Tony Young, current President of the San Diego City Council and Councilman from District 4, announced that he would be resigning his office to take over as CEO of the American Red Cross San Diego-Imperial Counties Chapter. Voice of San Diego reports that his resignation will trigger a special election, leaving the opportunity for the Republican Party to lean the Council Republican:
Though the city council is generally considered nonpartisan, Young’s resignation will at least temporarily throw off the city council’s current political balance. With Young, Democrats hold a 5-4 majority and are more likely to help incoming Democratic Mayor Bob Filner usher in his new agenda. Without him, the council will be evenly split until the special election and there’s a chance District 4 voters could pick a Republican to take Young’s seat.
It’s a possibility but it’s a long shot. District 4 has long been a patronage seat where the chiefs of staff succeeded the councilmen:
In District 4, the council seat has been passed down to chiefs like a baton. Prior to being elected to the council in 1987, Wes Pratt was county supervisor Leon Williams’s chief. George Stevens beat Pratt in 1991; Stevens’s chief was Charles Lewis. Lewis was elected in 2002; his chief of staff was Tony Young. Young was elected in 2005; his chief of staff is Jimmie Slack, who was, like Pratt, a chief of staff for Supervisor Williams.
My guess is that Jimmie Slack is going to have name recognition and the San Diego Democratic Party machine behind him should he choose to run. Should Slack run, the Republican Party has a great chance to make the Liberty argument to the voters of the Fourth Council District. This is not going to be an easy task, ad the communities in District 4 are deep navy. Mayor-Elect Filner earned 65-75% of the vote there…in the primary.

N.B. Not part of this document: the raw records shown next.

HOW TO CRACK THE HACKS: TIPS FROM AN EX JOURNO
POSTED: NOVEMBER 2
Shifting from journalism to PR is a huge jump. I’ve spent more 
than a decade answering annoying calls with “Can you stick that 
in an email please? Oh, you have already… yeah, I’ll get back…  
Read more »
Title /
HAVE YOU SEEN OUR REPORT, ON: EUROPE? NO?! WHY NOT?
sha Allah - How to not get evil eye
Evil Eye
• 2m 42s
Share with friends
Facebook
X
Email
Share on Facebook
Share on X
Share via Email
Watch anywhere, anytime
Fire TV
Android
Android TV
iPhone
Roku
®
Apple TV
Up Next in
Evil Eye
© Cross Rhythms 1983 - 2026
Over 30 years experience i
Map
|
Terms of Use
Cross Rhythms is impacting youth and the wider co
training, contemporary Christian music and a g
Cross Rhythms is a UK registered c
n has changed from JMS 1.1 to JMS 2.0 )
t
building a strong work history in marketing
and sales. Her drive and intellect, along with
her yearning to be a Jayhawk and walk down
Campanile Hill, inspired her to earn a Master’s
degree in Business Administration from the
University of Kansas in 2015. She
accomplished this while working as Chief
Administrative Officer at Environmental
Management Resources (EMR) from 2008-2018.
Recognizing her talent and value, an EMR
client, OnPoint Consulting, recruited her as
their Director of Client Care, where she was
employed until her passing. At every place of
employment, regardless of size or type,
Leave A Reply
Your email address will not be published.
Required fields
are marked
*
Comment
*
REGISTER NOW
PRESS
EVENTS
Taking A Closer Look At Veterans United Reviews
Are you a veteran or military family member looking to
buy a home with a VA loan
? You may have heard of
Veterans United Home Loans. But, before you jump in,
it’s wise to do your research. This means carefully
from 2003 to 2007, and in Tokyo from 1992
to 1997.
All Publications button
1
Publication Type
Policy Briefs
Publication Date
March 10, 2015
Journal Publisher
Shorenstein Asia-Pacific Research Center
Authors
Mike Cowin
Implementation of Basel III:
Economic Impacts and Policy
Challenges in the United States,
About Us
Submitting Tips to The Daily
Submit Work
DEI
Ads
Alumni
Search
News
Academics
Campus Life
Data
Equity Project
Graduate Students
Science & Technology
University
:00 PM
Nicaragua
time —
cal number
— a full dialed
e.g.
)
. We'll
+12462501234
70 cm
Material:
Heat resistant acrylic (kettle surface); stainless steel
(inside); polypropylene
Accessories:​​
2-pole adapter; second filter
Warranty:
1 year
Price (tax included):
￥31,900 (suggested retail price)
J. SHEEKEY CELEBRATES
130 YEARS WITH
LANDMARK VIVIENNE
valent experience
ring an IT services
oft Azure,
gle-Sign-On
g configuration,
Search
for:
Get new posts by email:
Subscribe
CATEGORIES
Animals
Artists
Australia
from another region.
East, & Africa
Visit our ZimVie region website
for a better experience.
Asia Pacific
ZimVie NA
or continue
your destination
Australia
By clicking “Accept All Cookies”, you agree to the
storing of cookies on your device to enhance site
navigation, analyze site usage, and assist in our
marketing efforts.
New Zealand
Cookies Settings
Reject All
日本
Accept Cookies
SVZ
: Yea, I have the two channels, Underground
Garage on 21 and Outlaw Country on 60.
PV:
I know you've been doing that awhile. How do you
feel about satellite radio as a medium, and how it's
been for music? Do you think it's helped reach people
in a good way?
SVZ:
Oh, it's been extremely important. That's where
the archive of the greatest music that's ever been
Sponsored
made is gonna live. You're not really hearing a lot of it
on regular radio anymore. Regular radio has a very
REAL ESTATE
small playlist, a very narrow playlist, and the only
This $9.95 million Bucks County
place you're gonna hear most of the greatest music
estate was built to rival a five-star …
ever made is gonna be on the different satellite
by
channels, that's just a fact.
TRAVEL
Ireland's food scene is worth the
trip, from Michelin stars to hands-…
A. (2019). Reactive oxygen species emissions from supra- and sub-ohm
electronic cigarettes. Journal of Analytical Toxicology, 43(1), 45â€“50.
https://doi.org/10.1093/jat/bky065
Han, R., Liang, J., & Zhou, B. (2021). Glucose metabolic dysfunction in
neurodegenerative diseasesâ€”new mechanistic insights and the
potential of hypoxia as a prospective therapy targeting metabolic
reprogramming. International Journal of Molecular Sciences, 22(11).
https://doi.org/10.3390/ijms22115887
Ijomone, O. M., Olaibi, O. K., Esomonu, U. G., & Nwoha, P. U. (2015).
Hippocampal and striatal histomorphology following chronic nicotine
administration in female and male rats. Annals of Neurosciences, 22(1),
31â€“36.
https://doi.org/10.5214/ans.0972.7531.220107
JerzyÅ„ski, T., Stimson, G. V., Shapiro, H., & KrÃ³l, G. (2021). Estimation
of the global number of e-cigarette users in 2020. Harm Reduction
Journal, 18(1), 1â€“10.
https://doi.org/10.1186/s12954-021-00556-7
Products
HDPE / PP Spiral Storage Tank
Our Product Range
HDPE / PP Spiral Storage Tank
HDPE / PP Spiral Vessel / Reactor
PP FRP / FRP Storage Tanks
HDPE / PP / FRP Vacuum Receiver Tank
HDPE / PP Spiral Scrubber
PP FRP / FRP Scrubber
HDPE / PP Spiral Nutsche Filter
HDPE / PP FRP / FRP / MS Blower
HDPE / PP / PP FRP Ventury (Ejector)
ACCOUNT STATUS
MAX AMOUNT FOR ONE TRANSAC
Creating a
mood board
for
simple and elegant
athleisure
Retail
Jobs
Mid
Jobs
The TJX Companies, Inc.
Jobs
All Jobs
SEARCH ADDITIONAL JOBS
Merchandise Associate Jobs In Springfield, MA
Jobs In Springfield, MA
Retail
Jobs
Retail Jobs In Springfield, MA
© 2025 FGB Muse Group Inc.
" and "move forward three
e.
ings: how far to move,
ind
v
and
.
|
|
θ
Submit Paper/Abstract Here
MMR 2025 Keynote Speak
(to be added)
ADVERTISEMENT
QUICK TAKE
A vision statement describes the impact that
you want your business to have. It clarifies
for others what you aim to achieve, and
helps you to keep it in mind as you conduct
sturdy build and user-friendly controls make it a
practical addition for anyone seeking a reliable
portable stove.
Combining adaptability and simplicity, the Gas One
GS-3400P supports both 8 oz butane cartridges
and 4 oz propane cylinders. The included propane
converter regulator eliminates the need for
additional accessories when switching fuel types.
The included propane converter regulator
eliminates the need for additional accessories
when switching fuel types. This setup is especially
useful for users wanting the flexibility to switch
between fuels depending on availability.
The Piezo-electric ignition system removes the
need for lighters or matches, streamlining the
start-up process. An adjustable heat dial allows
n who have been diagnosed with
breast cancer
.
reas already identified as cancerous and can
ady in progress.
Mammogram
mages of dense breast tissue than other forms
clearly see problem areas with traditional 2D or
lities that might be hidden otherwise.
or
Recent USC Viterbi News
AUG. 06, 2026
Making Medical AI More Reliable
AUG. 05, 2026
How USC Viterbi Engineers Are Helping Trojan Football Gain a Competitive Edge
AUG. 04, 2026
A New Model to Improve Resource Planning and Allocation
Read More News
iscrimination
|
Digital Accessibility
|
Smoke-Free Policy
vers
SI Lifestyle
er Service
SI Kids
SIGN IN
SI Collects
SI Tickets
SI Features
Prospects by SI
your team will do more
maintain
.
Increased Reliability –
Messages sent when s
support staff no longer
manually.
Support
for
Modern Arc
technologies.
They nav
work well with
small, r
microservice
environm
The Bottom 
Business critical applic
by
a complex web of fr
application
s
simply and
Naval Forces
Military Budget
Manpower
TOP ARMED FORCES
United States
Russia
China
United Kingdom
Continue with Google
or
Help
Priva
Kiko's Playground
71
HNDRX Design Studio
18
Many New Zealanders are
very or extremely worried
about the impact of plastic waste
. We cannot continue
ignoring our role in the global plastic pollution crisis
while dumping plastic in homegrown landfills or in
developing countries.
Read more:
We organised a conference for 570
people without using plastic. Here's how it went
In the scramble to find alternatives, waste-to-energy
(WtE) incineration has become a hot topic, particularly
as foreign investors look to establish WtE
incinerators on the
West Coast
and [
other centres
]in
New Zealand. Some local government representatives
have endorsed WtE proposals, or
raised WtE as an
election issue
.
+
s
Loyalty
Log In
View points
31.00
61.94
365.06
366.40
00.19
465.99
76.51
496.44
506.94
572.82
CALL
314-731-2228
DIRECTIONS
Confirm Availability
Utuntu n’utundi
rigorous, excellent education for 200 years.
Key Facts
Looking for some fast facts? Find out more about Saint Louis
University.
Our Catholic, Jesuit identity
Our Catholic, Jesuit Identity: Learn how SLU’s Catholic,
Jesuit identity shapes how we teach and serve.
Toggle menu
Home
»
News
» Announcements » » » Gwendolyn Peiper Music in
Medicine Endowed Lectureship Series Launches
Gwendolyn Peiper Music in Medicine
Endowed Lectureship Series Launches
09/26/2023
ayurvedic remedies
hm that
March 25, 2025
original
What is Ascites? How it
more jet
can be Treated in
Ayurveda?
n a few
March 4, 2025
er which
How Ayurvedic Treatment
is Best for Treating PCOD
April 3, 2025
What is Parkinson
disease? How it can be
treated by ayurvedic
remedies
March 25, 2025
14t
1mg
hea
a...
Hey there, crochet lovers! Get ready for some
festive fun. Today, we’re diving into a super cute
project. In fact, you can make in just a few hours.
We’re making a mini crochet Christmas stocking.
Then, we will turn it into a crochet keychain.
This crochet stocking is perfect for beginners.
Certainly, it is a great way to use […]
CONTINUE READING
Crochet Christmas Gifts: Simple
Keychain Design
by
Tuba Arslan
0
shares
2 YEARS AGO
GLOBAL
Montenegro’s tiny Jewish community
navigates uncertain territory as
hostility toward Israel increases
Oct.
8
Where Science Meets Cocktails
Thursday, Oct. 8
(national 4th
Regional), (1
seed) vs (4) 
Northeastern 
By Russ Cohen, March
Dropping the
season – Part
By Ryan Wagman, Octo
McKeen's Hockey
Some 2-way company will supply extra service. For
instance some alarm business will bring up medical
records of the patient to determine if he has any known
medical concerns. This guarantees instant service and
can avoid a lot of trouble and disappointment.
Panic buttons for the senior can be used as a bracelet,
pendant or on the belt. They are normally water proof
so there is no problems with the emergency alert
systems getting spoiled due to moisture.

I think this is a chance for the Republican Party of San Diego to reach out to areas we’ve never gone before. These voters are taken for granted by the Democratic Party machine and we just haven’t made our case to them. If we can find a candidate who appeals to the voters, this special election will be the opportunity we need to do just that. Victory may be unlikely, probably highly improbable, but if we want to start finding new voters, we can’t just breeze into communities during elections. We have start our outreach as soon as possible. Young’s resignation gives us that reason to get moving.
What kind of Republican candidate would appeal best to the voters of District 4? Someone more libertarian-minded? A social conservative? A self-described moderate? I’m interested in your opinions.